Given instruction: Rewrite the material from its start through the line containing "গ্র্যান্ডহোমকে", putting "Write out" wherever "Transcribe" appears and leaving everything else unchanged.

Source data
....

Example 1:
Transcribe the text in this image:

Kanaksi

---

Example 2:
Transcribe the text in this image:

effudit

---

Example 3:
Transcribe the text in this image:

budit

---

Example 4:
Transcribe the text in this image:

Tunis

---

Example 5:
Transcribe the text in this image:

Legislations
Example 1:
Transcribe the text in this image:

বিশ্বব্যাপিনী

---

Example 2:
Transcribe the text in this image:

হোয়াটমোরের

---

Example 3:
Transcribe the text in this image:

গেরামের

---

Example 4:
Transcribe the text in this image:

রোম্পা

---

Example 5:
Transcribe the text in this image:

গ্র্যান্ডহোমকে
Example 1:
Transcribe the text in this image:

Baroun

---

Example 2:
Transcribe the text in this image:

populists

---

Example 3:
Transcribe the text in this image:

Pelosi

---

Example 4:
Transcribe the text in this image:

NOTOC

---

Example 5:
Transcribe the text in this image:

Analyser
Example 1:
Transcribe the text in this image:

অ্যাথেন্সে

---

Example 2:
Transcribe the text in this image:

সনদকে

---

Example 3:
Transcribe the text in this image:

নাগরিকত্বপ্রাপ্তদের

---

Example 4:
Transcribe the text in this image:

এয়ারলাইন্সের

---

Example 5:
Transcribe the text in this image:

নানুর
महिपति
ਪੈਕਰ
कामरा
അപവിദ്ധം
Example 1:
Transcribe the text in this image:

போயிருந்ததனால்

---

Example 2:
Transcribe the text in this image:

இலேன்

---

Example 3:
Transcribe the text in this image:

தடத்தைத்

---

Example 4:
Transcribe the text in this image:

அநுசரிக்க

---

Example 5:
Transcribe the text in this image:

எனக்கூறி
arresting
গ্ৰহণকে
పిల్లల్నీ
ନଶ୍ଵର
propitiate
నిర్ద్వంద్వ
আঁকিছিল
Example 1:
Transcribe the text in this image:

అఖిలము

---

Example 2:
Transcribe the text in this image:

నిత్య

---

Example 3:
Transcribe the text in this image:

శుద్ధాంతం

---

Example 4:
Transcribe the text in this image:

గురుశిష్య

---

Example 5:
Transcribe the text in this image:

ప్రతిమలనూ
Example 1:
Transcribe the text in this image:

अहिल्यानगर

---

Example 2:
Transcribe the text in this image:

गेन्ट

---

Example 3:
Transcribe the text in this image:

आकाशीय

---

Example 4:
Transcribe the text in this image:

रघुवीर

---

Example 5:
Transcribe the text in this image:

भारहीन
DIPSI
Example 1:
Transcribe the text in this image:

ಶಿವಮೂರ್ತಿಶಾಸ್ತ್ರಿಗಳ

....

Solution for this exercise:
Example 1:
Write out the text in this image:

Kanaksi

---

Example 2:
Write out the text in this image:

effudit

---

Example 3:
Write out the text in this image:

budit

---

Example 4:
Write out the text in this image:

Tunis

---

Example 5:
Write out the text in this image:

Legislations
Example 1:
Write out the text in this image:

বিশ্বব্যাপিনী

---

Example 2:
Write out the text in this image:

হোয়াটমোরের

---

Example 3:
Write out the text in this image:

গেরামের

---

Example 4:
Write out the text in this image:

রোম্পা

---

Example 5:
Write out the text in this image:

গ্র্যান্ডহোমকে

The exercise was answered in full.